“I will meet with Congress on guns, I promise you,” President Biden said today.
“There’s an expression by an Irish poet that says too long a suffering makes a stone of the heart,” President Joe Biden told visiting New Zealand Prime Minister Jacinda Ardern today at the White House.
President Biden has, by his estimation, been to the aftermath of more mass shootings than any other President in history.
“We need your guidance,” Mr. Biden told Prime Minister Ardern frankly, referring to New Zealand’s success in outlawing guns after the gun massacre in Christchurch in 2019. “You understand that your leadership has taken a critical role on this global change, it really has.”
Biden has spent time in meeting with the families of those slain in the Uvalde and Buffalo mass shootings since last week.
“Much of it is preventable,” President Biden said of the ongoing violence. “And the devastation is amazing.”
House Democrats appear to on-board with Biden’s plans to tighten gun restrictions. Members of Congress have already drafted eight gun control bills in the last week.
The package of bills, which House Democrats are calling “Protecting Our Kids,” includes, among other measures, a ban on high-capacity magazines and bump stocks.
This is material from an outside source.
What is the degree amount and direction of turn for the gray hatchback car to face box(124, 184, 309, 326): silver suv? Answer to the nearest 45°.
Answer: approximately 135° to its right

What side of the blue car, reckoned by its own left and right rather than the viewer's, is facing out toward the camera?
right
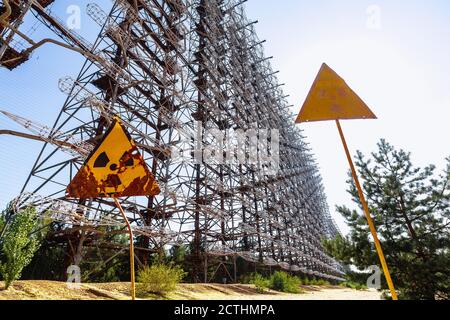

The bills aim to raise the age to purchase semi-automatic weapons from 18 to 21 and mandate proper firearm storage in private homes. “Protecting Our Kids,” also includes increased penalties for gun trafficking.
President Biden is also getting at least some support for gun control from across the aisle. Senate Minority Leader Mitch McConnell has signaled support for some restrictions.
While there is still likely to be plenty of pushback on gun control, popular sentiment, at least on Twitter and in polls, seems to be shifting in favor of tightening restrictions on guns. On the other hand, more Americans bought guns in 2020 and 2021 than ever before.
Do Democrats have the support for gun control?
Does anyone really need semi-automatic weapons?
Rigorous adherents to their treasured Second Amendment rights often point out that it is the government, under the Constitution, that they are to be prepared to fight. Fancying themselves as a sort-of minute-man militia, the last bastion against tyranny and oppression, these would-be soldiers of fortune might enjoy a spot of weekend warrior from time to time, but they are kidding themselves.
As President Biden recently observed on that topic, anyone thinking to challenge the full force and power of the U.S. government and its military should think again, and again.
And again.
The U.S. government has nuclear weapons, among other things.
The U.S. government, military and intelligence complex is scary. So scary in fact, a Maryland nuclear submarine engineer offered to sell a Brazilian intelligence agency top-secret U.S. military secrets and Brazilian intelligence, very intelligently, said…“No.”
Brazilian authorities then turned the enterprising amateur spy into the FBI.
Brazil is an ally of the U.S. government; to be otherwise would be foolish in the extreme.
The militarization of U.S. police departments across the country, a slow march which occurred in the wake of the Gulf wars, long ago made the idea of a bunch of rubes remaking “Red Dawn” patently absurd.
That’s the movies.
You’re gonna need, as a wise man once observed in another movie, a much bigger boat.
The 2nd amendment isn’t going to save gun owners from the tyranny of the U.S. government, should that much power fall into the wrong hands.
What is indisputably falling into the wrong hands, and all too often, are guns, guns, and more guns.
How to keep guns out of the hands of criminals who want to murder innocent people, on the other hand, is a difficult question.
Conservatives are fond of changing the subject to improved mental health services, but this is a false dichotomy. As a nation, we can have both sensible gun laws and better mental health care.
That false dichotomy was at play during calls to “Defund the Police.” Advocates of defunding police departments claimed the need for better social services as the main driving cause but that wasn’t true.
Money to expand social services could have come from anywhere. Linking it to police budgets was about punishing police officers, not improving social services.
In truth, this nation needs a well-trained, diverse and experienced law enforcement workforce. The alternative, as is already happening in places which have moved to defund police departments, is that wealthy people and neighborhoods, big businesses and corporations will hire private security guards to protect themselves and their property.
Poorer neighborhoods, and neighbors, will be left to fend for themselves.
Along with that police force, we also need improved social services. Most police officers would be the first to admit it. From New York to LA, the rank and file would happily get behind any effort to reduce the shocking number of contacts police officers have with the same drug offenders, domestic violence victims, and those in the grips of mental illness or homelessness.
Perhaps this is less a time for gun control, or improving social services, and more a time to do whatever it takes to keep deadly guns out of the hands of criminals, like the ones who killed 10 people in Chicago over the weekend, injuring scores more in a rising tide of gun violence that is producing the equivalent of a mass shooting every week in the Windy City.
As the economy continues its downward trajectory, rising levels of poverty and crime aren’t going to lower the statistical likelihood of mass shootings. Far from it.
While commitment in Congress and in the country is strong, perhaps now is the right time to move on gun control.